Interview with MiAL Artist: Beth Lewis Williams

MiAL first encountered the beautiful work of Beth Lewis Williams in person when we visited her at the 2013 London design festival at the Southbank. Since then we have fallen more and more in love with her ethereal ceramic lights and her unbelievable artisan skills, handcarving each one to perfection.
Beth has just won Ideas Tap Graduate Award and is the first prizewinner of the Product & Furniture category.
She was also nominated for the Nova award.

Hi Beth, can you tell us why you chose UAL to study ceramics? 

Beth with her Lights, Lithopanes and Landscapes range £500 – £1950.

From a young age I always had the ambition to study at Central St Martins. I went to Camden School for Girls, which had a fantastic art department and excellent teachers who helped me to put a portfolio together to get on to my art foundation course at Byamshaw.

University of the Arts London is the world’s leading specialist creative university, and host to the largest postgraduate arts and design community in Europe. Most importantly, some of the most influential names in design; Neville Brody, Jonathan Barnbrook, Terence Conran, Sebastian Conran, and Tom Dixon studied there.

The course that I chose was MA  Design Ceramics. My main reason for choosing this course was because of the renowned lecturers who taught on this particular course. They are all practicing experts in their specialist fields.

Porcelain, especially for lighting is such an ancient art, are there any modern practitioners you take inspiration from? 

Firstly, Margaret O’Rorke who is an artist working with unique porcelain lighting but who also develops design for industrial production. Her love and knowledge of the material I find inspirational and her dedication to practice as a studio potter.
In addition, Emma Bridgewater who incorporates both designs and manufacture in large-scale batch production. With manufacturing increasing in the Far East our industrial heritage is under the greatest threat it has faced for many years. However, the market has reached saturation point with white porcelain plates and mugs selling at prices not dissimilar to their cardboard throwaway counterparts. Emma Bridgewater creates ceramic ware objects with originality, individuality, and character.  Most importantly, all her work is made in Stoke-On-Trent.

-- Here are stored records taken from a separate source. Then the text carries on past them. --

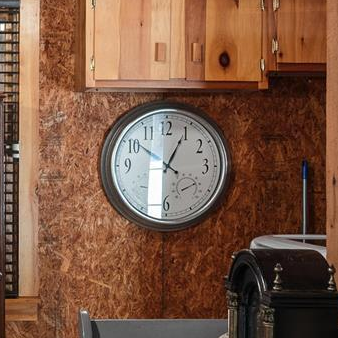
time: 12:50
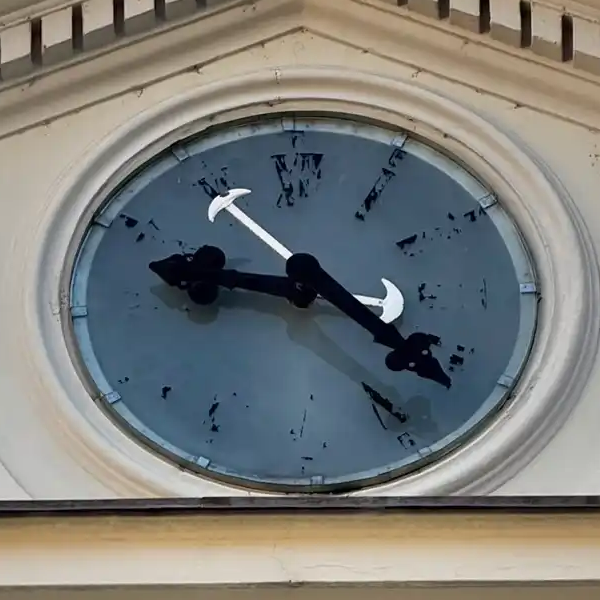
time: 9:21
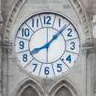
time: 8:07
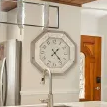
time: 1:23
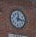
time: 12:16
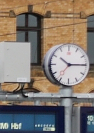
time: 10:14
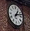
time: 1:12
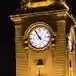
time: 10:55
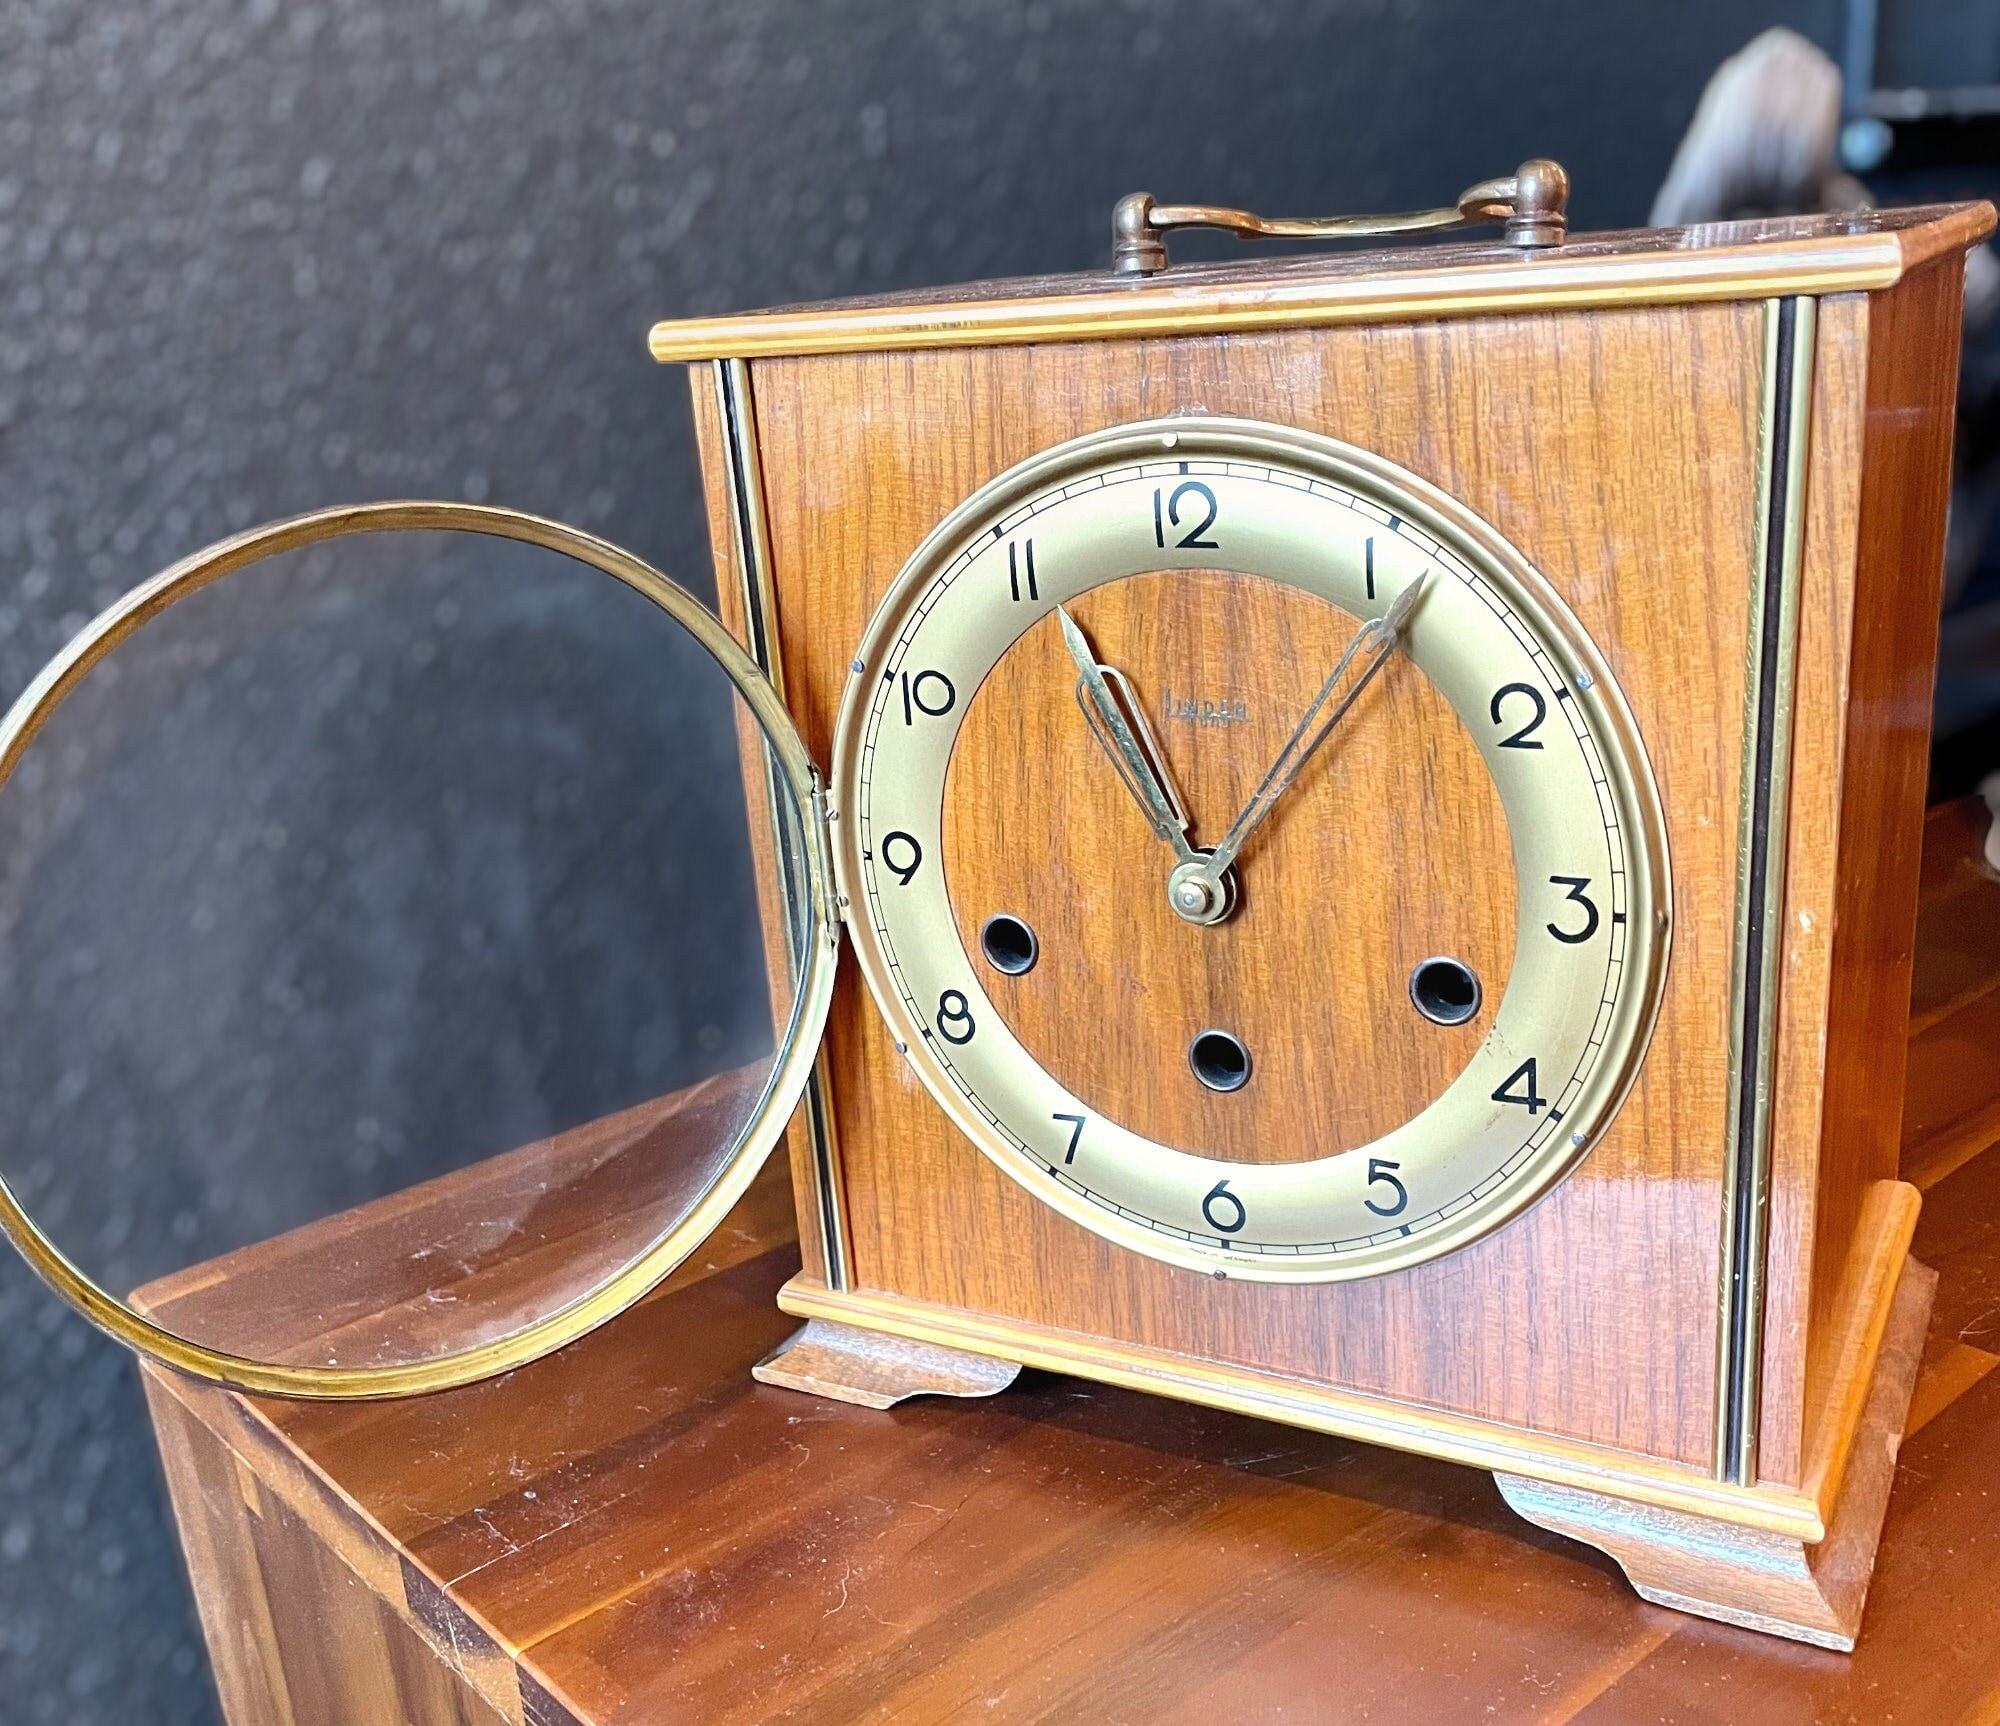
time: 10:55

What are the key inspirations behind your pieces?

A huge influence that is referenced in my work is 19th century industrial ceramics. The emergence of printed landscape patterns on industrial ceramics was a result of a confluence of technological development and the fashionable popularity of Chinese porcelain, romantic and picturesque landscape, as well as an essential literary connection. I am continually inspired by these themes. Many of these pieces are on display at the V&A, which I have found to be a great place to study and sketch.

I have a  never-ending love between light and porcelain, it continues to surprise and excite me. This I will always find challenging.

How have you researched the market for your work? It is a beautiful but potentially niche product! 

I have identified market opportunities through the feedback that I have received after exhibiting at numerous exhibitions and trade fairs, both in the UK and internationally. This has led me to understand the market for my work, where to sell and the audience that I am selling too. I would like to be working on more large-scale commissions and lighting installations. Hopefully, my audience and buyers will take away an image of a pure and warm design that sharpens their senses and allows them to contemplate and reflect in the ambient glow.

Whats next for lights and Lithopanes? 

After London Design Festival 2014, I am about to embark on a lighting installation in collaboration with an architecture firm.
I am also in discussions with an industrial ceramic producer to design and make a line of porcelain lighting.